Aim of the task:
Write the next part of the essay on President Obama and Republican budget messaging, picking up after its final sentence.

Given passage:
President Obama May Finally Have Learned How to Communicate Meaningfully — the Art of the Loaded Synopsis

© 2011 Peter Free

 

14 April 2011

 

 

The problem, from the Democratic Party perspective

 

Republicans have been using the national budget deficit to justify two purposes dear to their plutocratic masters:

 

(i) gutting government (except insofar as it can be used as a tool to further enrich the plutocratic elite)

 

and

 

(ii) transferring yet more wealth from the struggling poor and middle classes to the already obscenely rich.

 

The Republican Party has been very effective in coming up with concise, uniformly mindless, but emotionally memorable statements to conceal or justify these orientations.

 

Republicans are good at talking to people who combine wishes for simplicity and certainty with an understandable ignorance about much of the world really works.  Republicans are the political equivalents of Madison Avenue’s advertising elite.

Information provided:
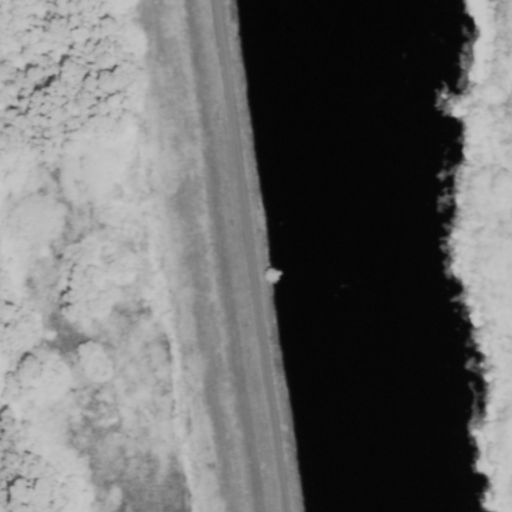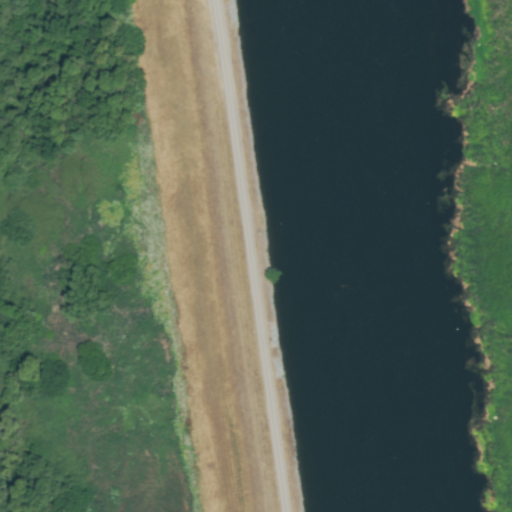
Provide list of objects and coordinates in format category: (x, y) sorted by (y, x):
crop: (133, 264)
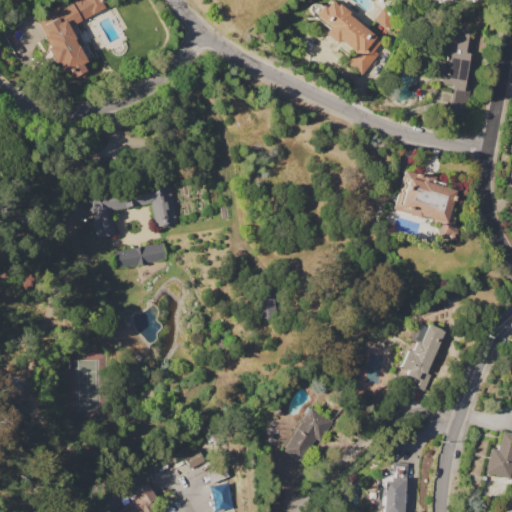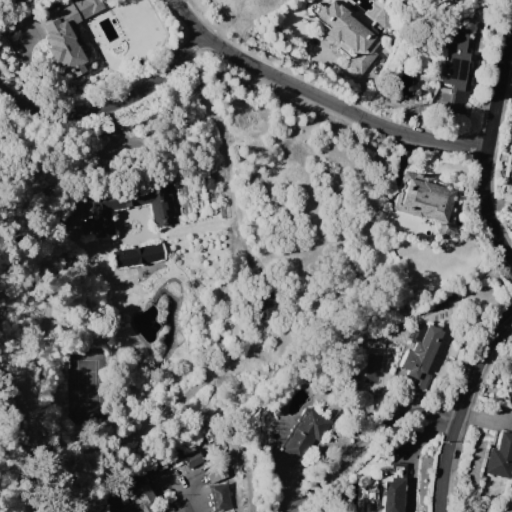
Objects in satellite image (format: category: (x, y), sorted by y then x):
building: (5, 1)
building: (9, 1)
building: (383, 18)
building: (384, 18)
building: (65, 31)
building: (65, 34)
building: (348, 34)
building: (349, 35)
road: (128, 47)
building: (455, 65)
building: (456, 69)
road: (487, 141)
building: (425, 200)
building: (428, 201)
building: (129, 205)
building: (131, 205)
building: (137, 254)
building: (139, 255)
building: (263, 303)
building: (263, 306)
building: (419, 356)
building: (419, 357)
road: (461, 408)
building: (305, 432)
building: (305, 434)
road: (366, 440)
building: (500, 455)
building: (501, 456)
building: (191, 458)
building: (193, 458)
road: (191, 480)
building: (390, 487)
building: (390, 488)
building: (138, 500)
building: (141, 501)
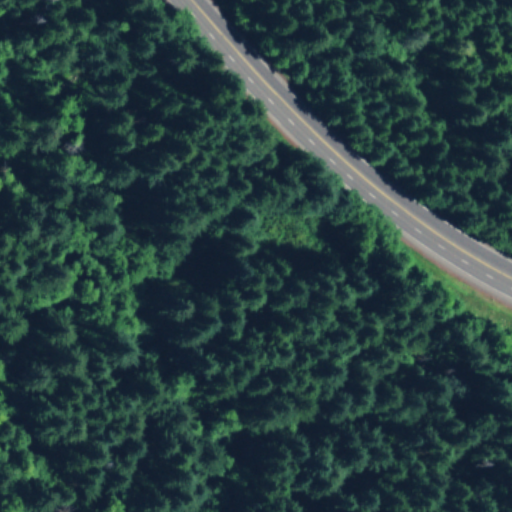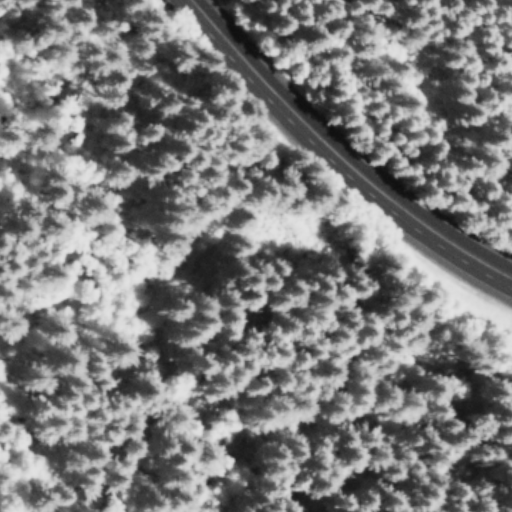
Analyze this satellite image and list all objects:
road: (338, 154)
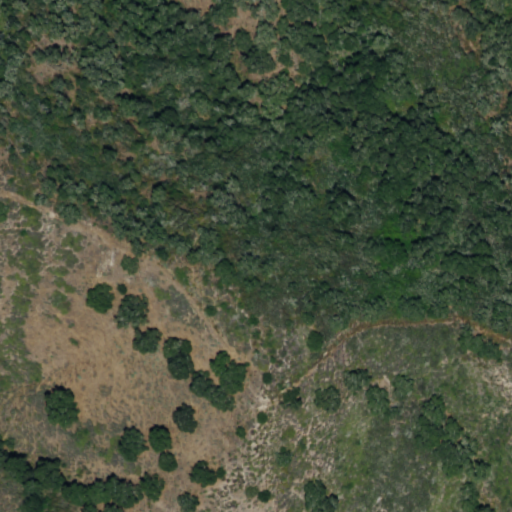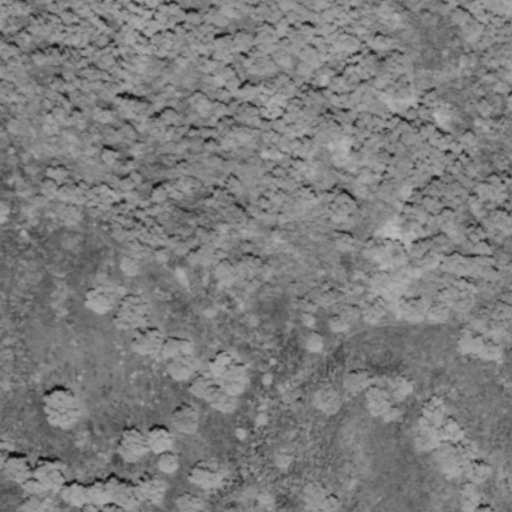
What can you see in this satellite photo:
road: (238, 384)
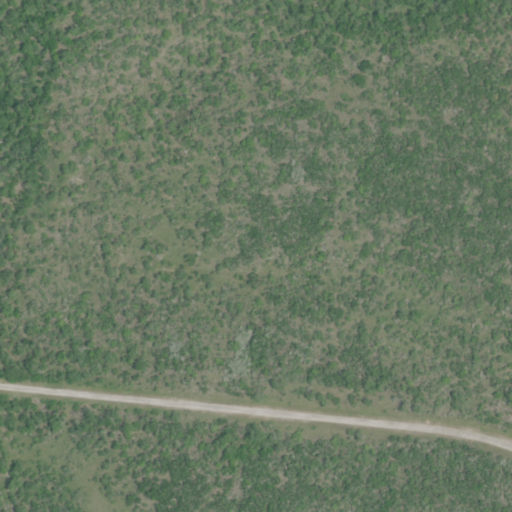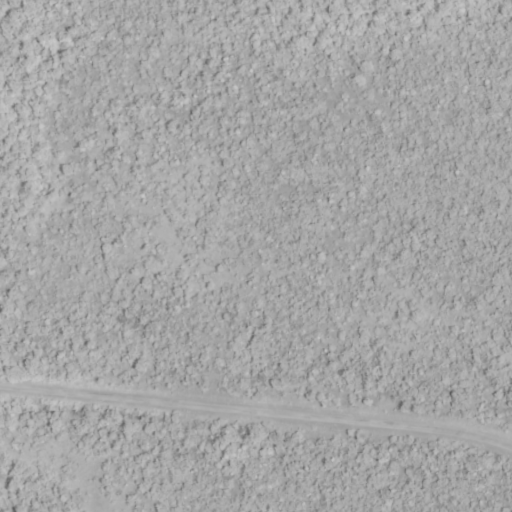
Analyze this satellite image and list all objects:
road: (256, 411)
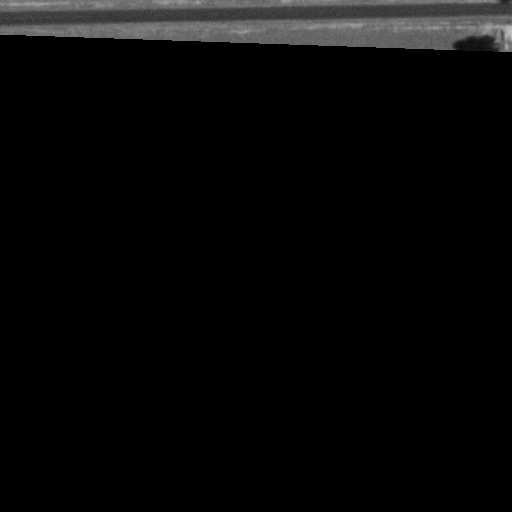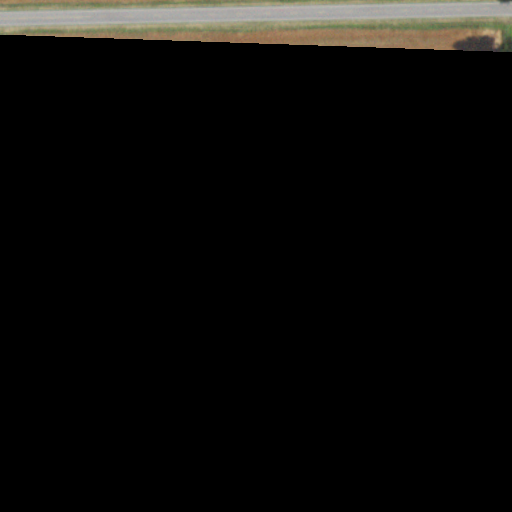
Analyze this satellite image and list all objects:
crop: (55, 1)
road: (256, 15)
crop: (221, 209)
crop: (344, 433)
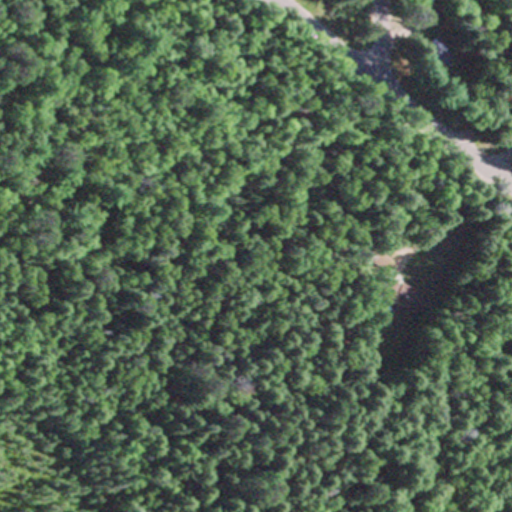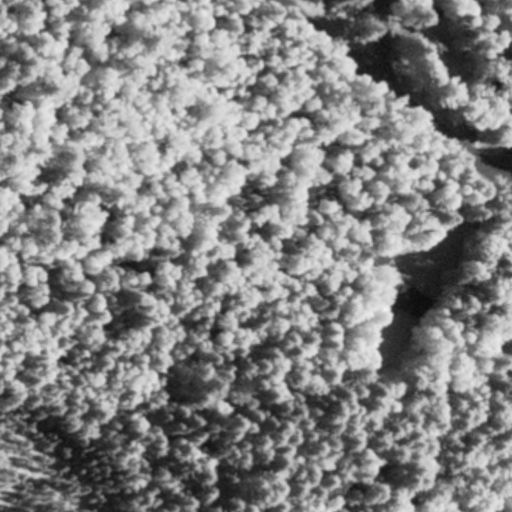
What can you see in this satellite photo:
road: (378, 41)
building: (434, 55)
road: (392, 94)
road: (496, 156)
building: (398, 298)
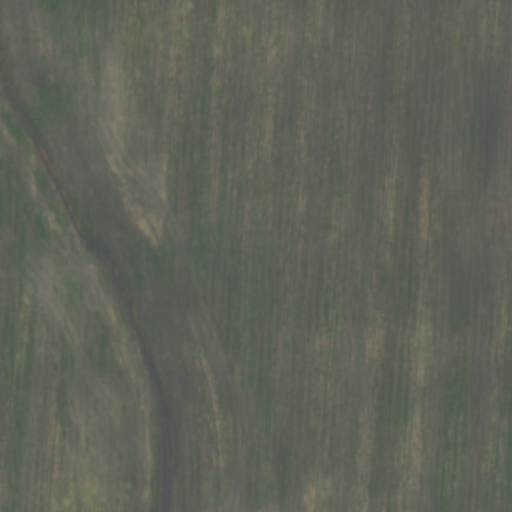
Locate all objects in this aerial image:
crop: (256, 255)
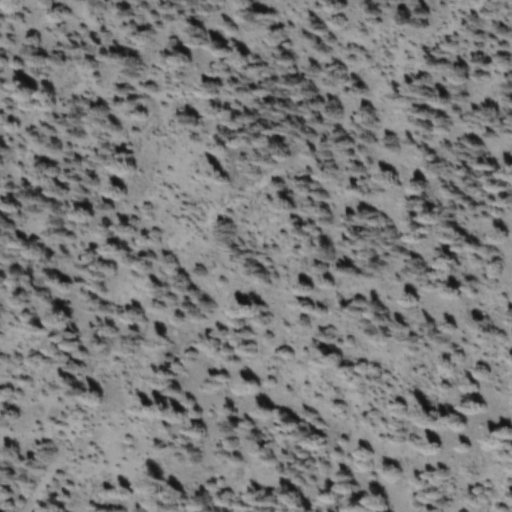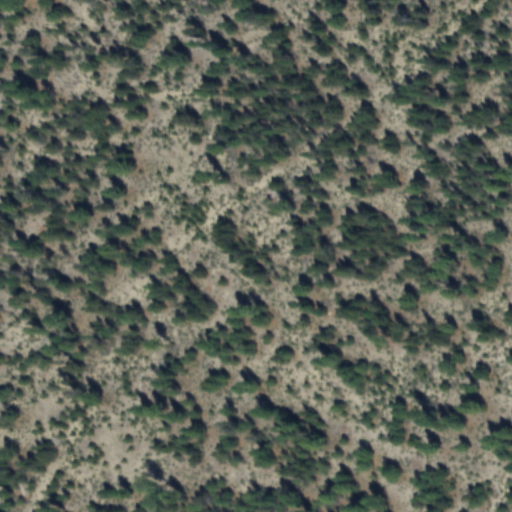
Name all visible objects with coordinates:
road: (181, 96)
road: (215, 217)
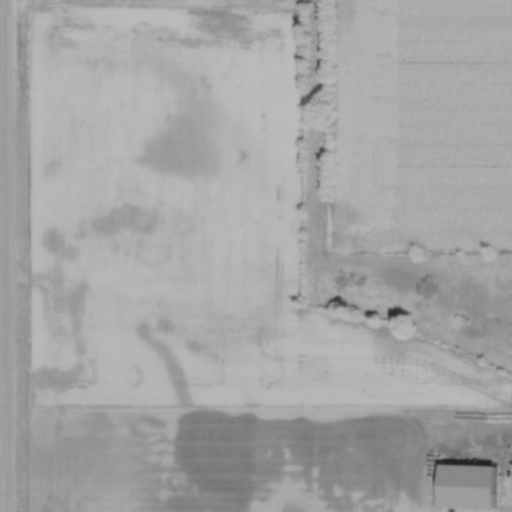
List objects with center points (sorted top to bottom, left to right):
road: (9, 256)
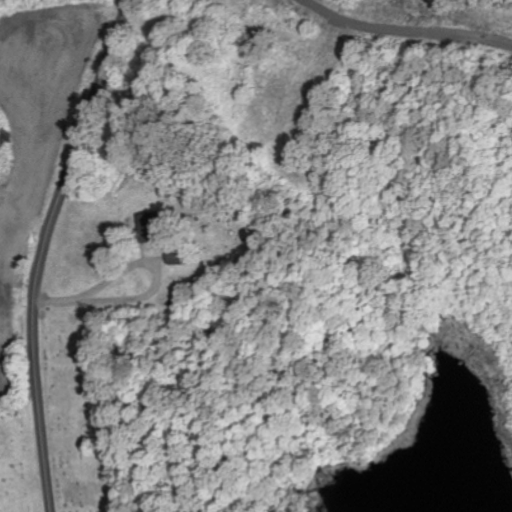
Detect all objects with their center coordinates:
building: (153, 228)
road: (44, 249)
road: (153, 294)
park: (89, 417)
park: (18, 457)
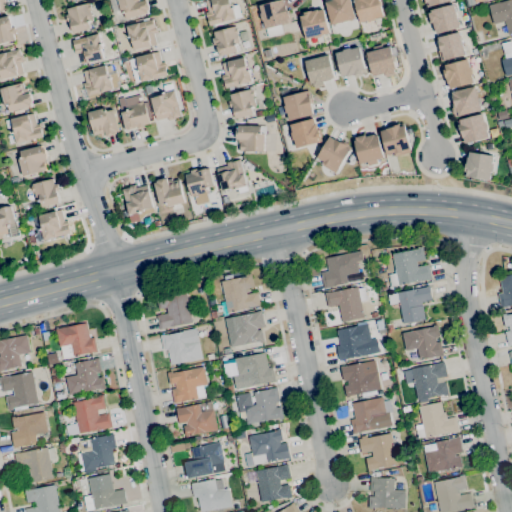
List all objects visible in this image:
building: (65, 0)
building: (68, 0)
building: (474, 0)
building: (479, 1)
building: (434, 2)
building: (435, 2)
building: (470, 3)
building: (2, 5)
building: (133, 7)
building: (131, 8)
building: (367, 10)
building: (368, 10)
building: (217, 11)
building: (338, 11)
building: (339, 11)
building: (221, 12)
building: (502, 13)
building: (274, 14)
building: (502, 14)
building: (79, 17)
building: (78, 18)
building: (442, 19)
building: (443, 19)
building: (313, 23)
building: (314, 23)
building: (467, 25)
building: (5, 30)
building: (6, 30)
road: (166, 30)
building: (140, 34)
building: (142, 34)
building: (242, 35)
building: (226, 40)
building: (224, 41)
building: (449, 46)
building: (450, 47)
building: (87, 48)
building: (88, 48)
building: (474, 51)
building: (507, 57)
building: (506, 58)
building: (124, 61)
building: (381, 61)
building: (349, 62)
building: (350, 62)
building: (380, 62)
building: (10, 64)
building: (10, 64)
building: (146, 67)
building: (148, 67)
building: (318, 70)
building: (319, 70)
building: (234, 72)
building: (235, 72)
building: (456, 74)
building: (458, 74)
road: (420, 78)
building: (99, 80)
building: (100, 80)
building: (510, 85)
building: (510, 86)
building: (148, 89)
building: (14, 97)
building: (16, 97)
road: (406, 98)
building: (464, 101)
building: (466, 101)
road: (385, 102)
building: (242, 103)
building: (241, 104)
building: (298, 105)
building: (164, 106)
building: (165, 106)
building: (296, 106)
building: (258, 113)
building: (134, 115)
building: (503, 115)
building: (135, 116)
building: (265, 119)
building: (102, 122)
building: (103, 122)
building: (508, 122)
building: (24, 128)
building: (24, 128)
building: (472, 128)
road: (203, 129)
building: (472, 129)
building: (304, 133)
building: (306, 133)
road: (70, 136)
building: (248, 138)
building: (251, 138)
building: (394, 140)
building: (396, 140)
building: (367, 149)
building: (368, 149)
building: (331, 154)
building: (334, 154)
road: (452, 154)
building: (31, 160)
building: (32, 160)
building: (509, 162)
building: (249, 166)
building: (477, 166)
building: (478, 166)
road: (63, 169)
building: (229, 176)
building: (232, 176)
building: (16, 180)
building: (199, 182)
building: (198, 185)
building: (45, 192)
building: (167, 192)
building: (44, 193)
building: (169, 193)
building: (136, 201)
building: (137, 202)
building: (7, 221)
building: (146, 221)
building: (8, 223)
building: (156, 223)
building: (52, 225)
building: (53, 225)
road: (253, 235)
road: (104, 242)
road: (468, 248)
building: (332, 253)
building: (34, 256)
building: (26, 259)
road: (282, 259)
building: (408, 267)
building: (408, 267)
building: (338, 269)
building: (341, 269)
road: (447, 278)
building: (383, 286)
building: (505, 291)
building: (505, 291)
building: (239, 293)
building: (238, 294)
road: (118, 298)
building: (347, 302)
building: (344, 303)
building: (409, 303)
building: (411, 303)
building: (173, 310)
building: (172, 311)
building: (213, 314)
building: (373, 315)
building: (378, 326)
building: (389, 326)
building: (244, 328)
building: (507, 328)
building: (508, 328)
building: (243, 329)
building: (35, 331)
road: (490, 334)
building: (45, 336)
building: (75, 340)
building: (74, 341)
building: (354, 342)
building: (355, 342)
building: (422, 342)
building: (423, 342)
building: (180, 346)
building: (181, 346)
building: (226, 350)
building: (12, 351)
building: (12, 351)
building: (511, 356)
building: (209, 357)
road: (303, 357)
building: (510, 358)
building: (52, 359)
building: (208, 363)
road: (481, 363)
building: (253, 368)
building: (253, 370)
building: (83, 376)
building: (84, 377)
building: (359, 378)
building: (360, 378)
building: (426, 381)
building: (427, 381)
building: (186, 384)
building: (187, 384)
building: (18, 389)
building: (230, 389)
building: (19, 390)
road: (135, 391)
building: (258, 406)
building: (260, 406)
building: (406, 409)
building: (369, 414)
building: (90, 415)
building: (368, 415)
building: (89, 416)
building: (195, 418)
building: (196, 419)
building: (433, 421)
building: (434, 421)
building: (26, 429)
building: (28, 429)
building: (224, 430)
road: (127, 432)
building: (239, 434)
building: (268, 447)
building: (265, 448)
building: (377, 451)
building: (378, 451)
building: (98, 452)
building: (98, 453)
building: (441, 455)
building: (443, 455)
building: (205, 460)
building: (203, 461)
building: (33, 463)
building: (36, 463)
building: (406, 470)
building: (81, 481)
building: (272, 482)
building: (272, 483)
building: (101, 493)
building: (102, 493)
building: (386, 493)
building: (383, 494)
building: (451, 494)
building: (452, 494)
building: (209, 495)
building: (210, 495)
building: (40, 499)
building: (42, 499)
building: (289, 509)
building: (290, 509)
building: (229, 510)
building: (242, 510)
building: (253, 510)
building: (124, 511)
building: (125, 511)
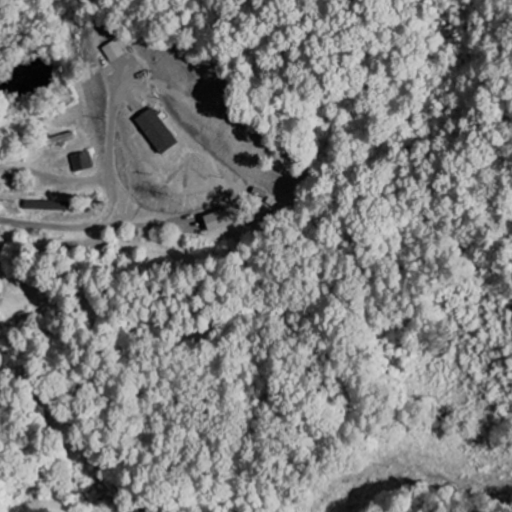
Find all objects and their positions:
building: (115, 50)
building: (158, 130)
building: (83, 161)
building: (49, 206)
building: (220, 220)
road: (55, 227)
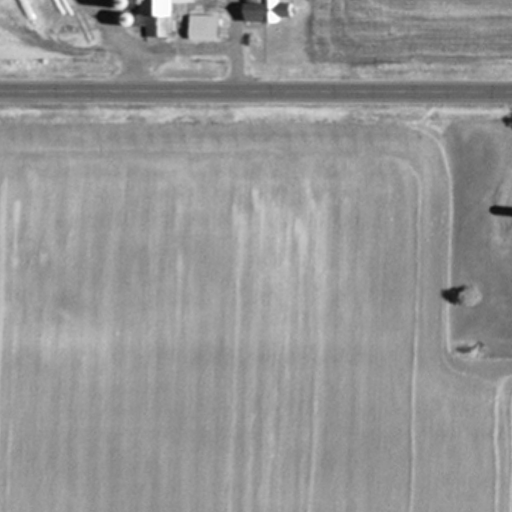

Answer below:
Democrats, on the other hand — continuing to be the historically undisciplined, chaotic mob of organizational incompetents they have historically been — have been clueless in effectively exposing Republicans’ democracy-destroying ploys.

 

Democrats are generally bad at talking to anybody who does not already agree with them.  Democrats, for the most part, are inept at manipulating (or leading) the public long enough, and in disciplined enough fashion, to get the nation to go anywhere useful.

 

 

“If you’re gonna talk down to folks, at least do it memorably”

 

President Obama may finally be learning how to use cogent juxtapositions to more effectively make his case in political opposition:

 

And worst of all, this is a [Republican Party] vision that says even though Americans can’t afford to invest in education at current levels, or clean energy, even though we can’t afford to maintain our commitment on Medicare and Medicaid, we can somehow afford more than $1 trillion in new tax breaks for the wealthy.

 

Think about that.

 

In the last decade, the average income of the bottom 90 percent of all working Americans actually declined.  Meanwhile, the top 1 percent saw their income rise by an average of more than a quarter of a million dollars each.

 

That’s who needs to pay less taxes?

 

They want to give people like me a $200,000 tax cut that’s paid for by asking 33 seniors each to pay $6,000 more in health costs.

 

That’s not right.  And it’s not going to happen as long as I’m President.

 

© 2011 President Barack Obama, Remarks by the President on Fiscal Policy, White House (13 April 2011) (paragraphs split)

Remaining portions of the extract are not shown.